The data
......
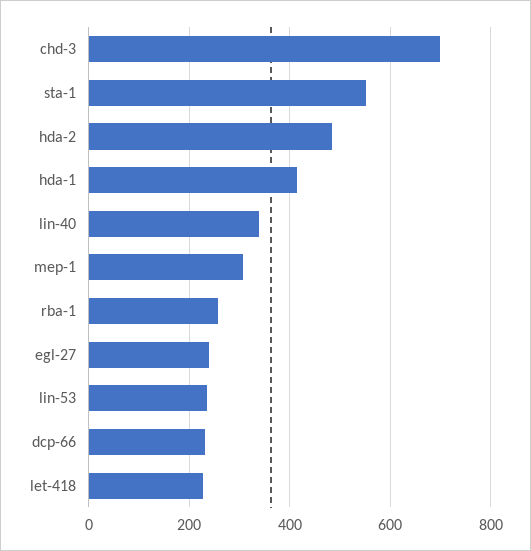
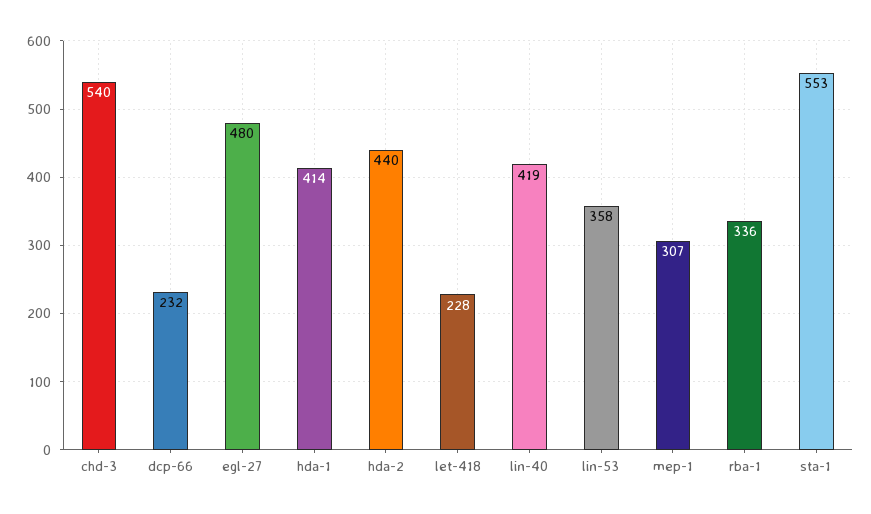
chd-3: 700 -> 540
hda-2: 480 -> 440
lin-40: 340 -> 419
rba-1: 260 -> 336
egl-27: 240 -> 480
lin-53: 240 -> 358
......
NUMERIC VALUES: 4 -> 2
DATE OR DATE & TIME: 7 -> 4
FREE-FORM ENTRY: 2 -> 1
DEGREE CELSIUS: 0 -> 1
......
Activity
Only one part of the material above is to be transcribed, namely the lines starting with the line that has "chd-3: 700 -> 540" and going on through the line that has "lin-53: 240 -> 358", exactly as they stand.

Result of this task
chd-3: 700 -> 540
hda-2: 480 -> 440
lin-40: 340 -> 419
rba-1: 260 -> 336
egl-27: 240 -> 480
lin-53: 240 -> 358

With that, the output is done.